Perfume. Heady. Erotic. Maybe Kursan was right and it had been too long since I’d been anywhere near a woman.
‘If you’re Uzbek law, and I’m not sure about that, you’ve got no jurisdiction here in Kyrgyzstan. Not even here in Osh. And why would you be interested in these murders, anyway? The victims aren’t Uzbek.’
She nodded towards the limousine.
‘Let’s get out of the cold. We can talk there.’
I hesitated; there’s nothing easier than to shoot someone in the back of the head as they get into the back seat of a car. The Makarov’s 9mm bullet bounces around inside the skull, mashing up everything in its path and leaving only puree. If you’re very unlucky, you get to spend a couple of decades having an impatient nurse spoon just the same sort of puree into your drooling mouth.
She spotted my reluctance, and gestured towards my gun.
‘Pick it up, put it away, and I’ll do the same. Illya, go and sit with the Inspector’s driver, calm him down, keep him quiet.’
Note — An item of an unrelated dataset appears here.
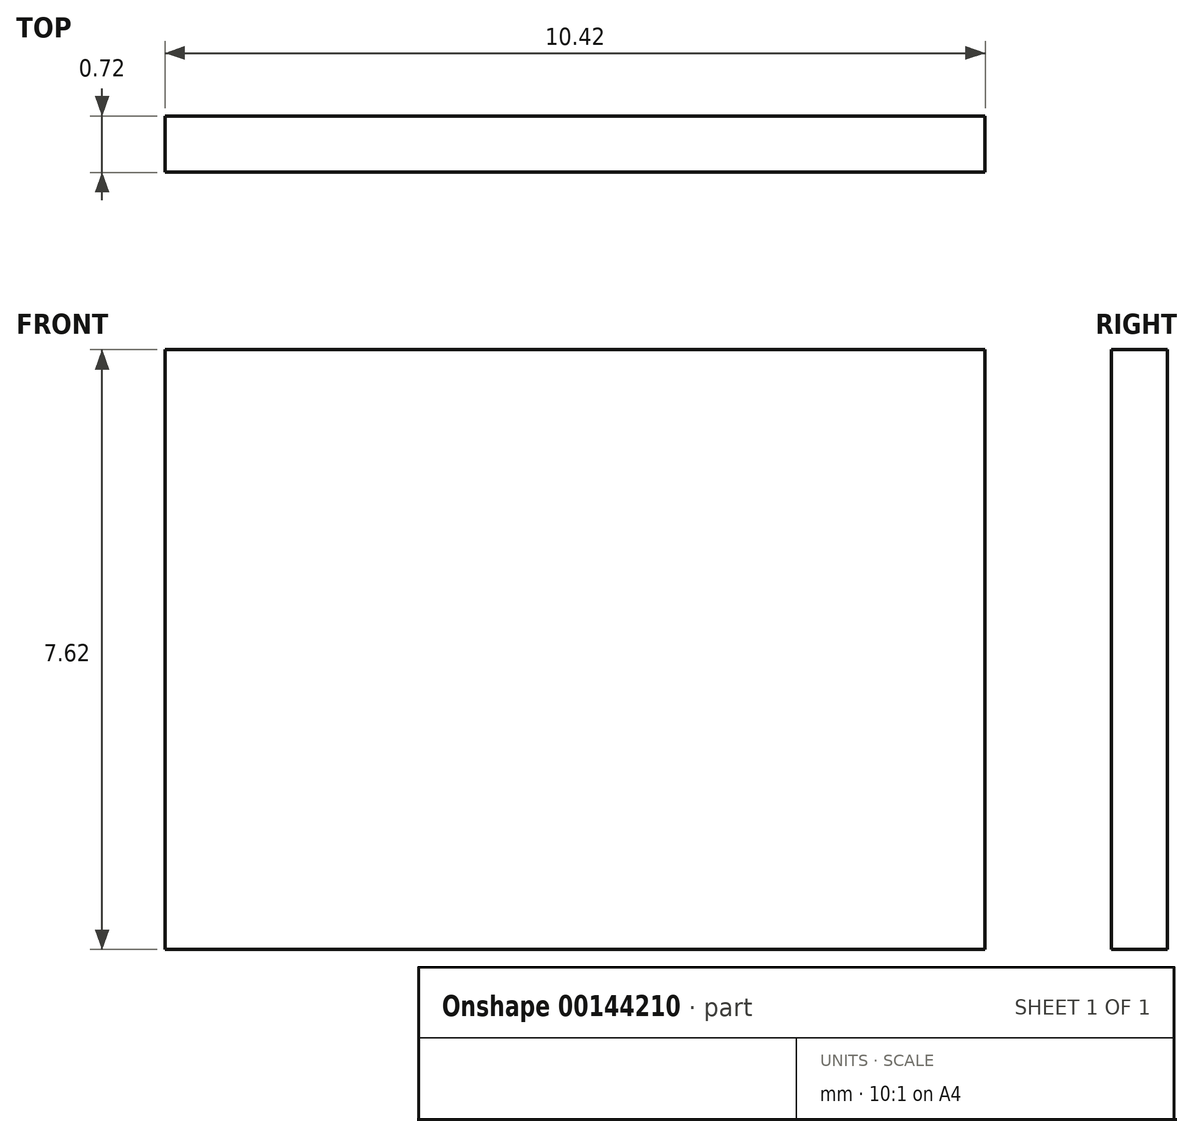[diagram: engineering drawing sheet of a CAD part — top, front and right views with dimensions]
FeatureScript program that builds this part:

I took my time, using thumb and forefinger as before, but I felt a lot happier once I’d got the pistol snug against my body. And knowing that Army Camouflage called himself Illya didn’t make him any less threatening.
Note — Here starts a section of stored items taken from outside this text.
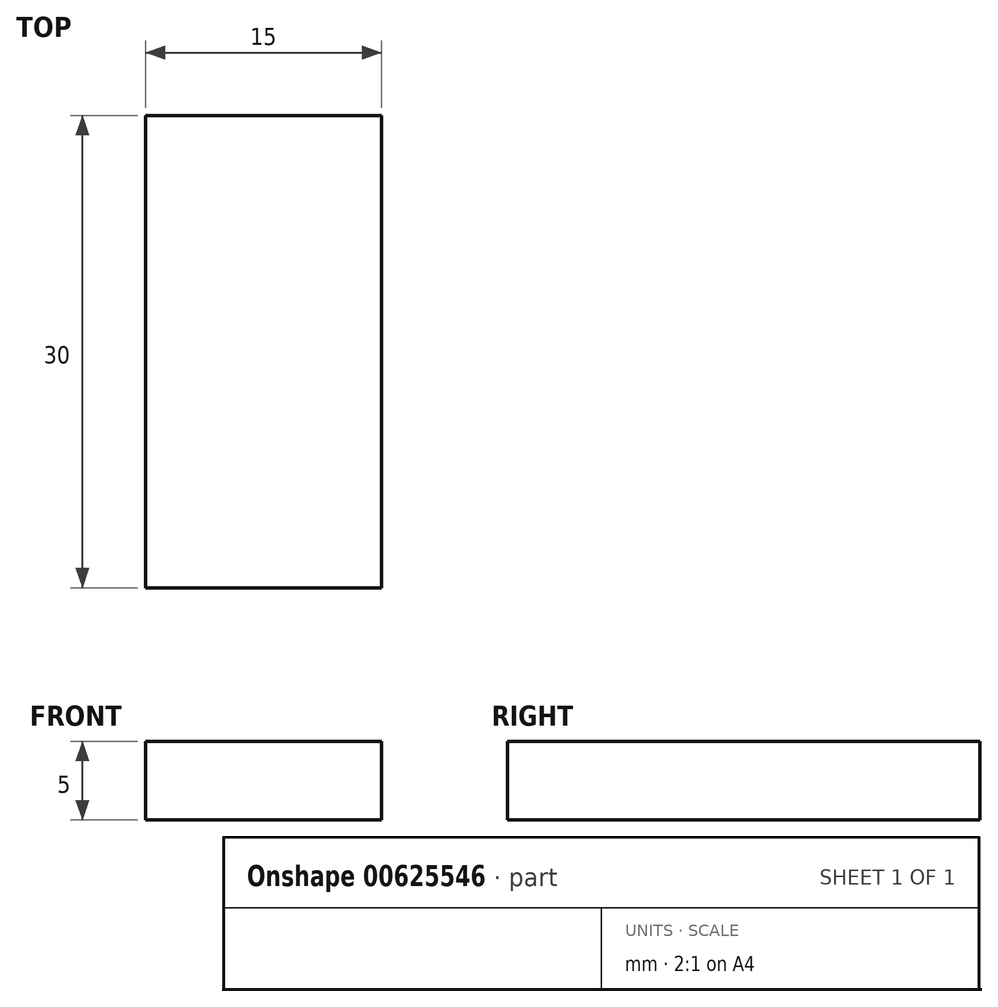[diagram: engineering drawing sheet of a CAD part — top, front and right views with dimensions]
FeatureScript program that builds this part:
annotation { "Feature Type Name" : "Feature", "Feature Type Description" : "" }
export const myFeature = defineFeature(function(context is Context, id is Id, definition is map)
    precondition{}
    {
        {
            var Q0;
            Q0=qCreatedBy(makeId("Top.planeOp"),FACE);
            var sketch = newSketch(context, id + "F0", { "sketchPlane" : qUnion([Q0])});
            skLineSegment(sketch, "E0.bottom", {"start": v(-7.5, 15) * mm, "end": v(7.5, 15) * mm});
            skLineSegment(sketch, "E0.top", {"start": v(-7.5, -15) * mm, "end": v(7.5, -15) * mm});
            skLineSegment(sketch, "E0.left", {"start": v(-7.5, 15) * mm, "end": v(-7.5, -15) * mm});
            skLineSegment(sketch, "E0.right", {"start": v(7.5, 15) * mm, "end": v(7.5, -15) * mm});
            skPoint(sketch, "E0.middle", {"position": v(0, 0) * mm});
            skSolve(sketch);
        }
        {
            var Q0;
            Q0 = qSketchRegion(id + "F0", true);
            extrude(context, id + "F1", {"entities" : qUnion([Q0]), "depth" : 5 * mm, "offsetDistance" : 25 * mm});
        }
    });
‘If it makes you feel any happier, Inspector, I’ll get in the car first. No surprises.’
Once we were both comfortable in the back seat, she offered me her hand. The same hand with which she could have killed me. I noticed the square-cut nails, slim fingers, no rings, her strong grasp at odds with the scarlet polish. Her perfume was stronger now, sweet but with an undertone of something astringent, lemon perhaps. Maybe that was a hint, or a warning.
‘You’re wondering whose side I’m on, Inspector,’ she said, never taking those eyes off me.
‘Point a gun at me, and I’m pretty certain you’re not on mine.’
She raised an eyebrow, and I watched the scar curve back on itself.
‘The facts: you’re Bishkek’s top murder specialist, investigating the deaths of three women, and two unborn males. Nothing to connect the three women; they didn’t know each other, they didn’t share the same social circles, even come from the same city. A politico’s daughter, a peasant girl, a prostitute. And you want to know what links them.’
Everything she said was accurate, but that didn’t mean I had to share what I knew; we’d left the playground a long time ago.
‘What I want to know is why you’re interested. You’re Uzbek, why should you give a shit about dead Kyrgyz? It’s not as if there’s much love lost between our two countries.’
While she decided what to confide in me, I pressed home my advantage.
‘The two dead wannabes, the ones shot outside Fatboys. What’s your connection to those two?’
She reached in the pocket of her jacket, smiled as I tensed, pulled out a packet of cigarettes, the cheapest, nastiest brand in all Central Asia, short of rolling your own papirosh from roadside tobacco.